== Segment start ==

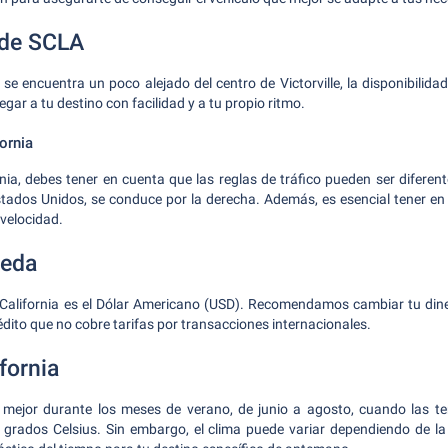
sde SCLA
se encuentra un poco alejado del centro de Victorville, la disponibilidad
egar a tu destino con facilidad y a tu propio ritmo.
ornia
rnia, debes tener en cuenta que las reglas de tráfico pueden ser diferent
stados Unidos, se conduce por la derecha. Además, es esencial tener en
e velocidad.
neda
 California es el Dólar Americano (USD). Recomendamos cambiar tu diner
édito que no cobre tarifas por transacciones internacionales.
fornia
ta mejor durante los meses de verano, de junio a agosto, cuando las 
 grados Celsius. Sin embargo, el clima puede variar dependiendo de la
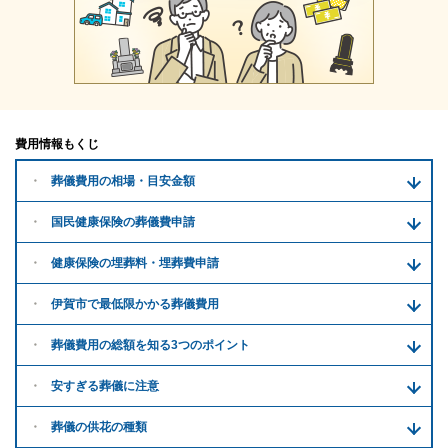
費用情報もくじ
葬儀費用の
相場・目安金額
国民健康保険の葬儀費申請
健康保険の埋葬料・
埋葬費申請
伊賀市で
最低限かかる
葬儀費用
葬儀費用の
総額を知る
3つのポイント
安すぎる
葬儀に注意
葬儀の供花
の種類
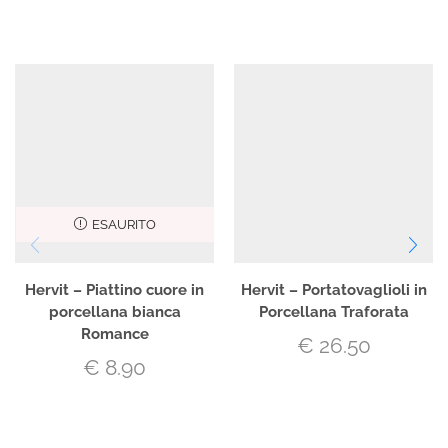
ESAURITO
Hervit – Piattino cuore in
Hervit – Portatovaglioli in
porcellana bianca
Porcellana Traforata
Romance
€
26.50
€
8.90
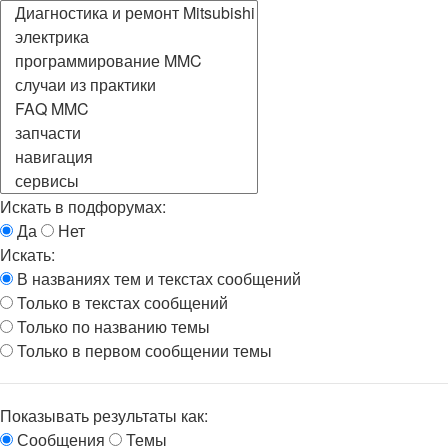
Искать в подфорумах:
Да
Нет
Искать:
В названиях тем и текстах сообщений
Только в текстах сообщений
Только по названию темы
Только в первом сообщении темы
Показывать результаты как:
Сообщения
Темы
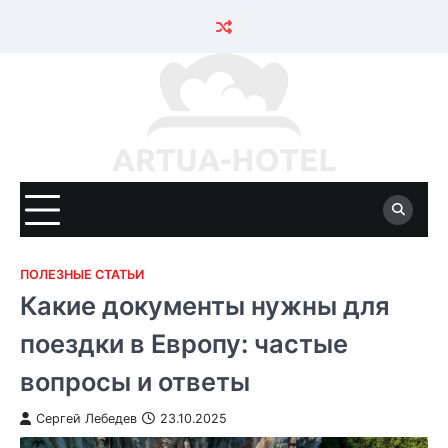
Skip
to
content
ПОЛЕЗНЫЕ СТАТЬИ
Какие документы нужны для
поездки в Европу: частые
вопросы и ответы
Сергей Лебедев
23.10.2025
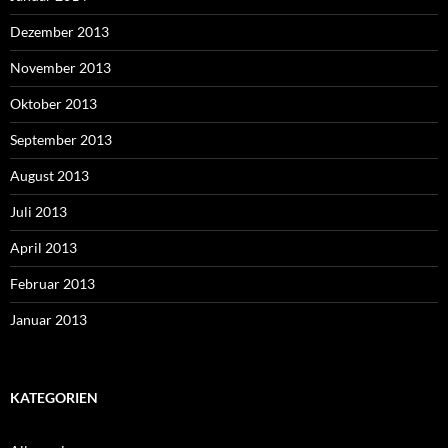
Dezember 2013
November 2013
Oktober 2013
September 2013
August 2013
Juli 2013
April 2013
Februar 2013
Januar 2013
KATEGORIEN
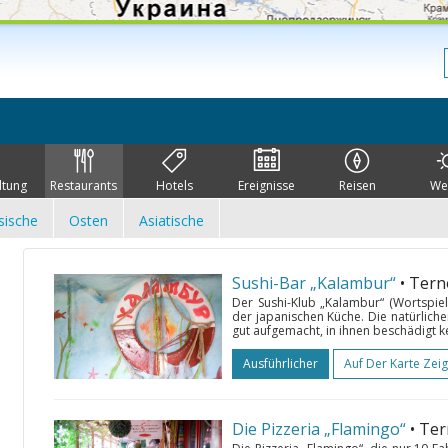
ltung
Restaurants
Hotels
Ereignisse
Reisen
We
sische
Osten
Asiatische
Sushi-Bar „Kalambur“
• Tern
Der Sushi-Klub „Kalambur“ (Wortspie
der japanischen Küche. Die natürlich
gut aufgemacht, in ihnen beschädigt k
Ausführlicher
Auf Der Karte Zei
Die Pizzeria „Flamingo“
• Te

== Segment end ==

> **Goal of the exercise**
Copy out the text of every row word for word, leaving out the pictures.

> **Task response**
sde SCLA
se encuentra un poco alejado del centro de Victorville, la disponibilidad
egar a tu destino con facilidad y a tu propio ritmo.
ornia
rnia, debes tener en cuenta que las reglas de tráfico pueden ser diferent
stados Unidos, se conduce por la derecha. Además, es esencial tener en
e velocidad.
neda
 California es el Dólar Americano (USD). Recomendamos cambiar tu diner
édito que no cobre tarifas por transacciones internacionales.
fornia
ta mejor durante los meses de verano, de junio a agosto, cuando las 
 grados Celsius. Sin embargo, el clima puede variar dependiendo de la
費用情報もくじ
葬儀費用の
相場・目安金額
国民健康保険の葬儀費申請
健康保険の埋葬料・
埋葬費申請
伊賀市で
最低限かかる
葬儀費用
葬儀費用の
総額を知る
3つのポイント
安すぎる
葬儀に注意
葬儀の供花
の種類
ESAURITO
Hervit – Piattino cuore in
Hervit – Portatovaglioli in
porcellana bianca
Porcellana Traforata
Romance
€
26.50
€
8.90
Искать в подфорумах:
Да
Нет
Искать:
В названиях тем и текстах сообщений
Только в текстах сообщений
Только по названию темы
Только в первом сообщении темы
Показывать результаты как:
Сообщения
Темы
Skip
to
content
ПОЛЕЗНЫЕ СТАТЬИ
Какие документы нужны для
поездки в Европу: частые
вопросы и ответы
Сергей Лебедев
23.10.2025
Dezember 2013
November 2013
Oktober 2013
September 2013
August 2013
Juli 2013
April 2013
Februar 2013
Januar 2013
KATEGORIEN
ltung
Restaurants
Hotels
Ereignisse
Reisen
We
sische
Osten
Asiatische
Sushi-Bar „Kalambur“
• Tern
Der Sushi-Klub „Kalambur“ (Wortspie
der japanischen Küche. Die natürlich
gut aufgemacht, in ihnen beschädigt k
Ausführlicher
Auf Der Karte Zei
Die Pizzeria „Flamingo“
• Te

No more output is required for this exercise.